Some of the fee increases include:
• The official community plan amendment fee increasing from to $2,500 from $1,400.
• Base rezoning fee to $2,000 from $1,400 for a single family dwelling, $3,000 for a duplex and $4,000 for a duplex (large projects will pay a $6,000 fee plus square footage fee)
• Development variance permits increase from
$500 plus $250 for each additional variance to $750 plus $250 for each additional variance
• Pre-application fees for community meetings go from $400 for occupants within 100 metres and
$800 for occupants within 200 metres to $750 and $1,250 respectively
• Public-hearing fees go to $1,800 from $1,200 and the city will introduce a new $500 fee to cover its legal costs.
The fee increases mean development application costs are going up by as much as 45 per cent for large projects, said Kathy Hogan, executive director of the Urban Development Institute.
“UDI questions why there is an expectation that the planning/approvals department operate on a break-even basis strictly on account of application fees,” Hogan said in a letter to city council. “The major benefit to the city from new [large] projects is an increase in the tax base, as well as adding to the vibrancy and economic vitality of the city.”
City staff said the fee increases are justified because there haven’t been increases in some cases for 20 years. And, they say, just because the city saw a surplus in fees last year, it hasn’t always been the case. In fact, expenses outstripped fee revenue in 2012, 2013, 2014 and 2015.
“I don’t think they need to increase as much as they are,” Hogan said . “I understand they haven’t made an increase since 1998, so they probably are due, but maybe they should do it in smaller increments.”
Jonathan Tinney, the city’s director of sustainable planning, told councillors city staff are looking at establishing a reserve fund so that revenue overages in high building years could offset shortfalls in other years.
Tinney said Victoria’s fees are conservative compared to those in other municipalities. That doesn’t wash with Edge, who said during economic downturns the city should respond by reducing costs.

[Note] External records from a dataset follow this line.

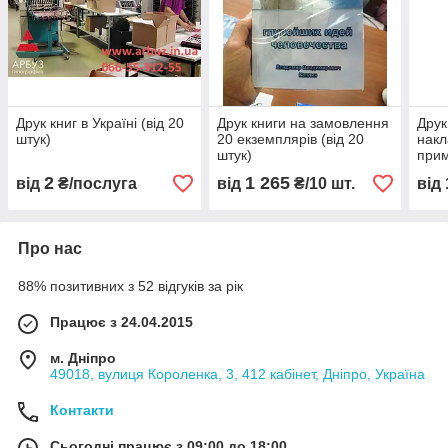
Друк книг в Україні (від 20
Друк книги на замовлення
Друк
штук)
20 екземплярів (від 20
накл
штук)
прим
кошт
2
1 265
від
₴/послуга
від
₴/10 шт.
від
очік
Про нас
88% позитивних з 52 відгуків за рік
Працює з 24.04.2015
м. Дніпро
49018, вулиця Короленка, 3, 412 кабінет, Дніпро, Україна
Контакти
Сьогодні працює з 09:00 до 18:00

Mayor Lisa Helps, who supported the increases, said the city should not have let the fees remain unchanged for 20 years.
“Our current staff are driven by common sense and it’s not common sense to not review fees for 20 years. So the timing doesn’t look good. But it’s not about looking good — sometimes, it’s about rational, common-sense decisions,” Helps said.
Helps defended the increases as part of a fee for service model even in the face of the surplus and said she didn’t think they would have much of an impact on affordability. “In 1998, the average cost of a single-family home was $265,000 and now the average cost of a single-family home is $800,000. We haven’t raised our fees, yet affordability [the overall cost of housing] has been drastically increased. So there may be some passing on [of the cost], but the market is more responsible [for that] than a relatively modest increase,” she said.